### Data to use

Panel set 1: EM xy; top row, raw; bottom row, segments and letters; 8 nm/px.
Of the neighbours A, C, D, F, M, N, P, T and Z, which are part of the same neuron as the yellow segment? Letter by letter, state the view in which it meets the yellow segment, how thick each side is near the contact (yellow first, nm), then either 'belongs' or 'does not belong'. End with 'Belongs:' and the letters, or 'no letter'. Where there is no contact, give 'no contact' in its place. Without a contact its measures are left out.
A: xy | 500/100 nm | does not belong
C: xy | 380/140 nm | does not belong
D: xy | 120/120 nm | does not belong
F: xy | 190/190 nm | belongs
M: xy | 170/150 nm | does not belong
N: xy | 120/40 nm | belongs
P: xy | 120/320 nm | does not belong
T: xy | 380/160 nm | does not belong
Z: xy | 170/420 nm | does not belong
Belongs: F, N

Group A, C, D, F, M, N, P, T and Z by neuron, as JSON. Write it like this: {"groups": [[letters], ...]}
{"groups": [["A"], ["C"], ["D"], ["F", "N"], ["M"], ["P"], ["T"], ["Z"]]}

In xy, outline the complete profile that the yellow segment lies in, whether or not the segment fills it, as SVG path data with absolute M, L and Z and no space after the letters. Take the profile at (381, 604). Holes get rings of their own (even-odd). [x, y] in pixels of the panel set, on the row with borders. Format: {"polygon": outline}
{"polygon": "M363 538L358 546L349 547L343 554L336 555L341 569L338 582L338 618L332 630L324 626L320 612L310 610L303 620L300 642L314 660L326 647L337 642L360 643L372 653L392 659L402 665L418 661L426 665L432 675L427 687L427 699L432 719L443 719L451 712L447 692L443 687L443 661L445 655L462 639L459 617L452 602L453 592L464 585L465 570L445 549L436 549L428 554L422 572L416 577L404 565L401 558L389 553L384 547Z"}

### What the task asks
All lines from the one that holds "Of the neighbours" through the end of the material, both ends included, should be restated exactly.

### Expected answer
Of the neighbours A, C, D, F, M, N, P, T and Z, which are part of the same neuron as the yellow segment? Letter by letter, state the view in which it meets the yellow segment, how thick each side is near the contact (yellow first, nm), then either 'belongs' or 'does not belong'. End with 'Belongs:' and the letters, or 'no letter'. Where there is no contact, give 'no contact' in its place. Without a contact its measures are left out.
A: xy | 500/100 nm | does not belong
C: xy | 380/140 nm | does not belong
D: xy | 120/120 nm | does not belong
F: xy | 190/190 nm | belongs
M: xy | 170/150 nm | does not belong
N: xy | 120/40 nm | belongs
P: xy | 120/320 nm | does not belong
T: xy | 380/160 nm | does not belong
Z: xy | 170/420 nm | does not belong
Belongs: F, N

Group A, C, D, F, M, N, P, T and Z by neuron, as JSON. Write it like this: {"groups": [[letters], ...]}
{"groups": [["A"], ["C"], ["D"], ["F", "N"], ["M"], ["P"], ["T"], ["Z"]]}

In xy, outline the complete profile that the yellow segment lies in, whether or not the segment fills it, as SVG path data with absolute M, L and Z and no space after the letters. Take the profile at (381, 604). Holes get rings of their own (even-odd). [x, y] in pixels of the panel set, on the row with borders. Format: {"polygon": outline}
{"polygon": "M363 538L358 546L349 547L343 554L336 555L341 569L338 582L338 618L332 630L324 626L320 612L310 610L303 620L300 642L314 660L326 647L337 642L360 643L372 653L392 659L402 665L418 661L426 665L432 675L427 687L427 699L432 719L443 719L451 712L447 692L443 687L443 661L445 655L462 639L459 617L452 602L453 592L464 585L465 570L445 549L436 549L428 554L422 572L416 577L404 565L401 558L389 553L384 547Z"}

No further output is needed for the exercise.